Forecast: Assessing Recession
You don't need economists to tell you the economy stinks, not with layoffs increasing, energy prices climbing and unsold cars, computers and communications gear piling up. But you do need them to tell you when things are going to get better. When? That's what we asked TIME's Board of Economists. Their unanimous answer: Not right away. Even if the U.S. can steer clear of a recession--and one panelist says we may be in one already--the economy will remain so weak for the next 12 months that to millions of Americans, conditions will still feel like a slump, particularly as unemployment rises. And it will rise.
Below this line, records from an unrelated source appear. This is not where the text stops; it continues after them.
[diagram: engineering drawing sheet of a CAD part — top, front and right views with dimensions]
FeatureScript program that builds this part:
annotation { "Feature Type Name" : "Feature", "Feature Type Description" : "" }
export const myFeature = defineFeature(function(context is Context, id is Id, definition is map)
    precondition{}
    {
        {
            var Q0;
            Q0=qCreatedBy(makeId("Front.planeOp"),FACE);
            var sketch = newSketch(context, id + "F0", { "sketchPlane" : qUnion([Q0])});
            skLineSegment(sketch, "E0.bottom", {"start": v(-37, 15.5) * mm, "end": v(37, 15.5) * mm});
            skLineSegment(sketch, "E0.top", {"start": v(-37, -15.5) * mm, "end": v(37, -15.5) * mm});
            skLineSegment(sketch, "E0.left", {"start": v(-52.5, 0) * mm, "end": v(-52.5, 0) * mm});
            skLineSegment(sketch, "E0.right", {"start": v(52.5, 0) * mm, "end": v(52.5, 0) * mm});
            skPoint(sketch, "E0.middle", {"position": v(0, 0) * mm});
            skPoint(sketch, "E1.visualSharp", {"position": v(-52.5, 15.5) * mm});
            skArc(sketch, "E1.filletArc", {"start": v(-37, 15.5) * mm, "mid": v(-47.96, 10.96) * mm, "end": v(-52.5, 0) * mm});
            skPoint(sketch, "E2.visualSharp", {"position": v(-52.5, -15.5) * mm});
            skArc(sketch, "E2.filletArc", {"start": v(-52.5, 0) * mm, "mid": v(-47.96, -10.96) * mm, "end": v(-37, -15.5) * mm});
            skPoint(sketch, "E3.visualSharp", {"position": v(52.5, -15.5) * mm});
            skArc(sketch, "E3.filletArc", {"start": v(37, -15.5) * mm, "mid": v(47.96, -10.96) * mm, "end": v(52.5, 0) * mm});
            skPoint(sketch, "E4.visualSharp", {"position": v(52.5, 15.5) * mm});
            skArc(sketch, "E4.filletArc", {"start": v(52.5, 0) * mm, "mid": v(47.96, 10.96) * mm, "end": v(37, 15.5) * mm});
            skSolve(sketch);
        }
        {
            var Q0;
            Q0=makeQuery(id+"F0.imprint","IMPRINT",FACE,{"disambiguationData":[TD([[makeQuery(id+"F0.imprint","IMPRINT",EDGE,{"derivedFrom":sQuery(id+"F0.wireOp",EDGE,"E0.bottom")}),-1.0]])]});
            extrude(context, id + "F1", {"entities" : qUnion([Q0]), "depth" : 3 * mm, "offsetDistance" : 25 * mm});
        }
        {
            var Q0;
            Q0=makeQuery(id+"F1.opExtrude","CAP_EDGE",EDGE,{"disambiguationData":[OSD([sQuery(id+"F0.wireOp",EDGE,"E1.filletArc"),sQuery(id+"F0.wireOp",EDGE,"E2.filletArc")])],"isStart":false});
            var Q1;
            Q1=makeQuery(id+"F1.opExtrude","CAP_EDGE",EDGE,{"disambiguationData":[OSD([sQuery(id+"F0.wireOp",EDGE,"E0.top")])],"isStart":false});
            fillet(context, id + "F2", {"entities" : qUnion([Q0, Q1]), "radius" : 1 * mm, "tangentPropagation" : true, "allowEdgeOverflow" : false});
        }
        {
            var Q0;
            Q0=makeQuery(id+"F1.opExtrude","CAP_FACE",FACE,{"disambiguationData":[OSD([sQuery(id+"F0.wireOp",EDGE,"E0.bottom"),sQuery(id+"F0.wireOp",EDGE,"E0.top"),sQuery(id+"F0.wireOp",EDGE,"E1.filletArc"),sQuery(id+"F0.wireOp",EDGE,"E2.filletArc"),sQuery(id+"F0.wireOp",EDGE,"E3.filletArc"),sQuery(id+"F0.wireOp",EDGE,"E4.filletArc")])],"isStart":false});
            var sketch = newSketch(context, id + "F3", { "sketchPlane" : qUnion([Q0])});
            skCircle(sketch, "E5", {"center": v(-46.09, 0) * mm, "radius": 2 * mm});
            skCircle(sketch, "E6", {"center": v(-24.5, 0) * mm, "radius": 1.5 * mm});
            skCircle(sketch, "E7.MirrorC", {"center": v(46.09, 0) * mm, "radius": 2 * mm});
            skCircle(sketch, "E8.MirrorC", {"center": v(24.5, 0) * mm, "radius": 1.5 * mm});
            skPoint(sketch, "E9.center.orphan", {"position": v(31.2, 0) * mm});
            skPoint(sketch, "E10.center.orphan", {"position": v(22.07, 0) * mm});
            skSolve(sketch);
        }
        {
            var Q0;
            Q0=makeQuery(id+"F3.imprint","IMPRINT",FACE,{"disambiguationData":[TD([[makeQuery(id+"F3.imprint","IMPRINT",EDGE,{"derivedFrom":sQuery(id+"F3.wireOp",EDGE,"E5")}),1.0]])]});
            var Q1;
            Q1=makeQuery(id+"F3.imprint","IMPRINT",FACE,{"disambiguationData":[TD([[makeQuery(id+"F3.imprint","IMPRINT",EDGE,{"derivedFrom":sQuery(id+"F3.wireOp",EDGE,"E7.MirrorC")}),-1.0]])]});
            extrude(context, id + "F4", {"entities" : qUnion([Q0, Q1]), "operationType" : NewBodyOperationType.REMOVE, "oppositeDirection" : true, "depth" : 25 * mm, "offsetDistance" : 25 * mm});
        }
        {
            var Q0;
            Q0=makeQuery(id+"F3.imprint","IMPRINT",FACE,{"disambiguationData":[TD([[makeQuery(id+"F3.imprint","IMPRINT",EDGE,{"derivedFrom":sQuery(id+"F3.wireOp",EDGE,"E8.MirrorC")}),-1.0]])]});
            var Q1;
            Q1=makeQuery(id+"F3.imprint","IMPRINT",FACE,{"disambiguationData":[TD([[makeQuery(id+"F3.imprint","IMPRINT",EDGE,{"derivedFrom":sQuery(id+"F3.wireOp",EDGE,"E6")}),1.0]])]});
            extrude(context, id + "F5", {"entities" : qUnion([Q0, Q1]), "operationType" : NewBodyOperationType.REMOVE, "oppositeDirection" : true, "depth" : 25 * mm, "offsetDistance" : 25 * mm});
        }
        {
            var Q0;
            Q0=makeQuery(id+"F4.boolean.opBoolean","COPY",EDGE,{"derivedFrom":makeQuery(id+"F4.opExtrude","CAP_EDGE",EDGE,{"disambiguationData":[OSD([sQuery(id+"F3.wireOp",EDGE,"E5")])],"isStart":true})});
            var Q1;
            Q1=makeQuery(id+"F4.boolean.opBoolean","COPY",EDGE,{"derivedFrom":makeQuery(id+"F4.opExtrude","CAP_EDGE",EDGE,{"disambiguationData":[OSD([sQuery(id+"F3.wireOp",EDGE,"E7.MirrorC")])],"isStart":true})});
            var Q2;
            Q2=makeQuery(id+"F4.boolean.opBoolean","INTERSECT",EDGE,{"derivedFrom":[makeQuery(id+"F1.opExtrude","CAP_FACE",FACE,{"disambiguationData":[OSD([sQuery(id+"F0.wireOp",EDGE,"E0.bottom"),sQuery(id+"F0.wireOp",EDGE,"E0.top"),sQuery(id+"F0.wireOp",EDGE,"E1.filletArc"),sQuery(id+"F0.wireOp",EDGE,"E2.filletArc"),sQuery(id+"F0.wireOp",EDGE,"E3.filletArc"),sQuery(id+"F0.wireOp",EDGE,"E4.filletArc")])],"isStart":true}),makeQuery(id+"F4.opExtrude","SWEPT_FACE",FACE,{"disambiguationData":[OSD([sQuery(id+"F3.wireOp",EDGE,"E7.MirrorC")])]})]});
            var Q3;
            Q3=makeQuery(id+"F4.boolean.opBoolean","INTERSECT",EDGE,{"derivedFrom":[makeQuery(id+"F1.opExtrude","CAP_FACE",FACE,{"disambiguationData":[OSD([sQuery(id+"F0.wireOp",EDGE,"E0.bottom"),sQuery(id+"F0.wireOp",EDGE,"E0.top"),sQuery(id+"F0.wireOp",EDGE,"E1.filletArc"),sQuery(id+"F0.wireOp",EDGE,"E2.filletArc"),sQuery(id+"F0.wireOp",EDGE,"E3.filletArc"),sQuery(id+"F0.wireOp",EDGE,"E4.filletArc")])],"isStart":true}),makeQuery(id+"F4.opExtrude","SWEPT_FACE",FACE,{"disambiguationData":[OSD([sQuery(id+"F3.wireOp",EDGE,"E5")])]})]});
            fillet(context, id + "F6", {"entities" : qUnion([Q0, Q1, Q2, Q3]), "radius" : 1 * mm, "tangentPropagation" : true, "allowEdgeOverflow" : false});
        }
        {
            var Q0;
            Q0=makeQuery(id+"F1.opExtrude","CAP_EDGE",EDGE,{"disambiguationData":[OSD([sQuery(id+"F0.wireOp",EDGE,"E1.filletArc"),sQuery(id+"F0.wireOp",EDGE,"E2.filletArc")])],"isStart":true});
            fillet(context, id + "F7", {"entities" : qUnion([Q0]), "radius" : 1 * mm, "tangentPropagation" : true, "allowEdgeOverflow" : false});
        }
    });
Any outright recession should be short-lived, thanks to recent Federal Reserve rate cuts and rebate checks of up to $600 a household that families can expect by September, compliments of last month's $1.35 trillion, 10-year tax cut. (Singles without kids will receive about $300.) Richard Berner, chief U.S. economist for Morgan Stanley, says that while a recession may have got under way in the spring, the rebates should underwrite modest growth by this fall. (A recession is commonly viewed as two consecutive quarters of shrinking GDP.) Says Berner: "It's likely to be the shortest and mildest [contraction] on record."
What ails the economy, TIME's panelists agree, is the hangover from the irrationally exuberant investment binge that saw companies throwing money at all things high tech. That rocketed the rate of economic growth a year ago to a broiling annual pace of 5.6%. But when the overheated spending failed to produce juicy profits, corporate America suddenly cut back, bringing capital investment to a halt and lowering gdp growth to just 1.3% in the first quarter of this year. Today's high-tech investment numbers still look "monumentally awful," says Ian Shepherdson, chief U.S. economist for the consulting firm High Frequency Economics.
The cutbacks have already reversed some of the gains in productivity that had been touted as major achievements of the New Economy. Such gains stemmed from spending for technology that allowed a growing number of employees to work faster and smarter--a process that economists call capital deepening. But "as the investment boom goes bust," says William Dudley, chief U.S. economist for Goldman Sachs, "there is going to be less capital per worker, and you will lose that increment in productivity."
All that fancy new gear failed to warn of the present slowdown or keep companies from stockpiling unsold goods. (We have no "visibility," corporate chieftains declaim.) "If the decline in sales is dramatic," says Shepherdson, "all the technology isn't going to tell you it's coming."